MicroDose, which has developed an inhaler to administer a dry powder form of insulin, sought out Pitt in March 2002 as a partner on the project because of the university's expertise in running clinical trials, said Eugenia Stoner, senior administrator for government relations at Pitt.
U.S. Rep. John Murtha, D-Johnstown, recommended Pitt to the company, she said, and money for the project was subsequently included in an appropriation bill passed last winter. Work began this past spring.

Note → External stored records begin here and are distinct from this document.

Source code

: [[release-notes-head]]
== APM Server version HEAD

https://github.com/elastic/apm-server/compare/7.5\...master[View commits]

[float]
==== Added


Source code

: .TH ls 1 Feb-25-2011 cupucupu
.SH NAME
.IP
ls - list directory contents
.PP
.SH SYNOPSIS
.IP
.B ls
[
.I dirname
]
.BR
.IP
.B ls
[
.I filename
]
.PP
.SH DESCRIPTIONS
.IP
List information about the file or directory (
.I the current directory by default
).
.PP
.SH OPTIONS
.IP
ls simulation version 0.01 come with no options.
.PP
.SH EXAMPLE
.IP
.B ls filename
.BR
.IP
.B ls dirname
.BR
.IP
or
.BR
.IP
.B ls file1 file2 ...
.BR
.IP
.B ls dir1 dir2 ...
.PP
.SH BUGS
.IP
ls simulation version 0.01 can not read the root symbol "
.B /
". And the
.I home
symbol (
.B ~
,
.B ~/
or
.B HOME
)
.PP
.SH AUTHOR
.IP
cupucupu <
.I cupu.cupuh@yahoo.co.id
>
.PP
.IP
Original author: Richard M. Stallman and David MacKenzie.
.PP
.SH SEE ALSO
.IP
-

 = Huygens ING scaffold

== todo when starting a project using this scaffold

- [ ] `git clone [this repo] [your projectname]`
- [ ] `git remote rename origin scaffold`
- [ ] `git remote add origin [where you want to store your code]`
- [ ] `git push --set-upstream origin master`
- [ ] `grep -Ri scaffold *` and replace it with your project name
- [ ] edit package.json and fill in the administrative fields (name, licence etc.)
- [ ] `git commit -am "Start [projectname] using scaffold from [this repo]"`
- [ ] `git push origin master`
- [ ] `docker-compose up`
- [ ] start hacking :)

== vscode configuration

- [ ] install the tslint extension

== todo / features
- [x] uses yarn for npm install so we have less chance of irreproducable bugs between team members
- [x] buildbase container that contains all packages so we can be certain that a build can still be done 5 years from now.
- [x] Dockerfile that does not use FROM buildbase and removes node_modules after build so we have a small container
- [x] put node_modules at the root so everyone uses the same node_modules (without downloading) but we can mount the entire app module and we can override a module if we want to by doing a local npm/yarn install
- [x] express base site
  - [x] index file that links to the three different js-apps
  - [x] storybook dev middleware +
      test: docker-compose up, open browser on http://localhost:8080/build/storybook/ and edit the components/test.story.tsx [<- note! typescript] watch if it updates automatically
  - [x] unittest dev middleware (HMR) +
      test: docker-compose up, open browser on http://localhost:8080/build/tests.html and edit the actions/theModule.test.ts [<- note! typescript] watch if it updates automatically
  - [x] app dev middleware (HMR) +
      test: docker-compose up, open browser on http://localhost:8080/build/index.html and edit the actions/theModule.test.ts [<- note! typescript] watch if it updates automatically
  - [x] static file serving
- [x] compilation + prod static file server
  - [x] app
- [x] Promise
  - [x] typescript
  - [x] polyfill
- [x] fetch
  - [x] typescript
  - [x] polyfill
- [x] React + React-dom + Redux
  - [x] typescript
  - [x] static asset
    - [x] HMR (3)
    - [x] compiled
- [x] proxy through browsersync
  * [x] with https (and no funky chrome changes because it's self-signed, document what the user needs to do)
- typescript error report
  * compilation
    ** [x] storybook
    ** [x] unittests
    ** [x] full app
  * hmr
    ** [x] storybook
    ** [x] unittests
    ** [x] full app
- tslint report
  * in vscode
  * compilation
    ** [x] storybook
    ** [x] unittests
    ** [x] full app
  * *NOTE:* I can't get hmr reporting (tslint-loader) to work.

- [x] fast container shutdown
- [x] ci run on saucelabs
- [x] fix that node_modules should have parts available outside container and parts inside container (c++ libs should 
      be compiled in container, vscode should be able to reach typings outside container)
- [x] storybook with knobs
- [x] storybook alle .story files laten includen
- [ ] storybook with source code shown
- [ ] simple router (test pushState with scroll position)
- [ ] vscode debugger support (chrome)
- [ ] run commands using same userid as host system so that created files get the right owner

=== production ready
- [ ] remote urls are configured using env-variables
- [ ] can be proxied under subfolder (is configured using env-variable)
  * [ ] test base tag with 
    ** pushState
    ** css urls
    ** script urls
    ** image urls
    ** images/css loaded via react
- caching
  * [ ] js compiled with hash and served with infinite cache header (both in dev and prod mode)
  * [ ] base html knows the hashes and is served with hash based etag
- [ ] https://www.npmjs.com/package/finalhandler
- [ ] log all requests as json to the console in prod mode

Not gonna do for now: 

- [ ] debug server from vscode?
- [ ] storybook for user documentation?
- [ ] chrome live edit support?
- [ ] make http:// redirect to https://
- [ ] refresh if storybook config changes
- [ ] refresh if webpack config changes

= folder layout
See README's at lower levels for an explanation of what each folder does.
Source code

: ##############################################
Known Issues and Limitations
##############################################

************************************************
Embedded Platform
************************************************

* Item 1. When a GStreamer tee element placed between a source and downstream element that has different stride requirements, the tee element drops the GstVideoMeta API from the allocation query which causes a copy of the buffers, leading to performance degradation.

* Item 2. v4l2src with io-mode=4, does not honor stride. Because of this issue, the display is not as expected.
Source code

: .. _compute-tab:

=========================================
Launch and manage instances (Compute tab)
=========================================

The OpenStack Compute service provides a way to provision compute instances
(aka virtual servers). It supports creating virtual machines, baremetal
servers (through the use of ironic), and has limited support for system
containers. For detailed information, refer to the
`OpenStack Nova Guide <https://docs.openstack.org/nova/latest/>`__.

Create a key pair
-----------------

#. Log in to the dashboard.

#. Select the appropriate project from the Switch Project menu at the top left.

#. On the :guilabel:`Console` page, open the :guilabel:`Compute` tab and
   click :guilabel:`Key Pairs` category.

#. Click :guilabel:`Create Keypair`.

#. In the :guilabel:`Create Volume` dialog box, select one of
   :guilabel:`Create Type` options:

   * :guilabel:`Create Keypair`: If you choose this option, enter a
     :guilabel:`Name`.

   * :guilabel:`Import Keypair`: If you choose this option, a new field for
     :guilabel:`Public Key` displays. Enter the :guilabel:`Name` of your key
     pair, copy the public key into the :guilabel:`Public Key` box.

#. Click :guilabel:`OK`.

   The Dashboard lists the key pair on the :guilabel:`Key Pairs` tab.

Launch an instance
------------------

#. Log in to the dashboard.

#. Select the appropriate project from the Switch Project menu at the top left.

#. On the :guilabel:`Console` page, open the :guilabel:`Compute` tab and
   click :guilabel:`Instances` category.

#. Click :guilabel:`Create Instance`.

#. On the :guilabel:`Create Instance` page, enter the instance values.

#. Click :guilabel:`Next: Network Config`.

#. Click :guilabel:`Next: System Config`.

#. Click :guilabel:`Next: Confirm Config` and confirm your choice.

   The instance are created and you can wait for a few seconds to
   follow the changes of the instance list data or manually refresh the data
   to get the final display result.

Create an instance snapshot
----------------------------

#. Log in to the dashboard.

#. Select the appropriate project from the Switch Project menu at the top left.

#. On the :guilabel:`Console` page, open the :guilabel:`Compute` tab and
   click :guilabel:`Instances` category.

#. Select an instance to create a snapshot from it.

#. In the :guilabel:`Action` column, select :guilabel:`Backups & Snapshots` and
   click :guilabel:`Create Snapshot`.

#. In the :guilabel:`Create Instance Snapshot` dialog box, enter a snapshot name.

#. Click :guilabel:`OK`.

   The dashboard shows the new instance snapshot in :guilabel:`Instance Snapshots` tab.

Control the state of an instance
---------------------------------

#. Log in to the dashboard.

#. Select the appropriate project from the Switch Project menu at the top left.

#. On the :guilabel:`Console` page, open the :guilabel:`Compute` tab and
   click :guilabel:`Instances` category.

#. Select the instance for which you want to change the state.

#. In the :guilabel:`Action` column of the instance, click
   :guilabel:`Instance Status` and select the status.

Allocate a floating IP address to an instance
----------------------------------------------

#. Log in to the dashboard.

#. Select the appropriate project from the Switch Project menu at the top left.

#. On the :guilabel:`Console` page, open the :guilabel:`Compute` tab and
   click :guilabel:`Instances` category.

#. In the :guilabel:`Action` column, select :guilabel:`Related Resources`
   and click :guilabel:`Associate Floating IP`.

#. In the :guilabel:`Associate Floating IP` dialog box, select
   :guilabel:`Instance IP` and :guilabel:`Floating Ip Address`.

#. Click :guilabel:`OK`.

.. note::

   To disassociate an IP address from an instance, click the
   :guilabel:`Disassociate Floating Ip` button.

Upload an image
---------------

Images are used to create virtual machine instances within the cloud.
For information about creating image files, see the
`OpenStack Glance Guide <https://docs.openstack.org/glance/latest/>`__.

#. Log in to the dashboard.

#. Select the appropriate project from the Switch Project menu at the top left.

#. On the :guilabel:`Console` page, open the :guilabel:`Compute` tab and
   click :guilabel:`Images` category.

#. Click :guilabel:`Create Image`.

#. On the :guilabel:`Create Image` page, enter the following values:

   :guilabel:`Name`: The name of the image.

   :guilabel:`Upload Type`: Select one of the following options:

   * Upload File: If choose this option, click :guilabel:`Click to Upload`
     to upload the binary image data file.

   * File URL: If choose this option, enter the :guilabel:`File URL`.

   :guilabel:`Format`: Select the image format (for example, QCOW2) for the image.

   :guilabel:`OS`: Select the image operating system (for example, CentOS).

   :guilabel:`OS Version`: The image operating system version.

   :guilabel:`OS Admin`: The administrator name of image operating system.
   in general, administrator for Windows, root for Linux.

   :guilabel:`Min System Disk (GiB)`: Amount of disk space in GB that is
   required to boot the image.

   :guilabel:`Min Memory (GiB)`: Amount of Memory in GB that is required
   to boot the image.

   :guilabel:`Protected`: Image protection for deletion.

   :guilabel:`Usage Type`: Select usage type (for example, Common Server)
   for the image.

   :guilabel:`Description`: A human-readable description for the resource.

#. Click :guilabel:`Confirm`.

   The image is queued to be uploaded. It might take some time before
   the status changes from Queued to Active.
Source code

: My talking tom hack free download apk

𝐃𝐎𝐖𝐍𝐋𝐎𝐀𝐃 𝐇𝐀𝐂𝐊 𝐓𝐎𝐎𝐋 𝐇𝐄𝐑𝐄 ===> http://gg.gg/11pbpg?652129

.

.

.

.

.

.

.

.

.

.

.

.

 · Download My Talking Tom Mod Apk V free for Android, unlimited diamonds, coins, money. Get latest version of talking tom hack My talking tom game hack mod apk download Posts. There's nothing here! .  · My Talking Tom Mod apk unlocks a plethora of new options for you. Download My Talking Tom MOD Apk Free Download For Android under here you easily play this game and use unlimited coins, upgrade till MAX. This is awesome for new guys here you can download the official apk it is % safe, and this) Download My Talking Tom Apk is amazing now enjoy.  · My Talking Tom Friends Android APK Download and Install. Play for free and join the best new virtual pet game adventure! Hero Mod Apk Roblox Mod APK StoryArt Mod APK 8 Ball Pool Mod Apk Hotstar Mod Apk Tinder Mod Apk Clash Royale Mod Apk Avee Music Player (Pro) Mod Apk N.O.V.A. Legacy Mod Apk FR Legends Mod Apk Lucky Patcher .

Pitt will be responsible for testing the inhaler in human subjects, said Corcoran. Study participants won't be exposed to nerve agents, but will use the inhaler to take the antidote, nonetheless. Atropine causes pupils to become enlarged, but is harmless, he said.
Researchers will determine how well the device works by testing antidote levels in the blood of study participants. Inhaled medicines quickly pass from air spaces in the lungs into the bloodstream through a boundary that is only two cell layers thick.
Participants will also undergo nuclear medicine scans that will show the spread of a radioisotope-labeled form of the medicine in the lungs. This process was previously used at Pitt to test an aerosolized form of an anti-rejection drug in lung transplant patients, Corcoran said.
The funding will cover work for one year, including development of a prototype and initial testing in humans. Further funding needed to deliver a finished product is currently being negotiated, Corcoran said.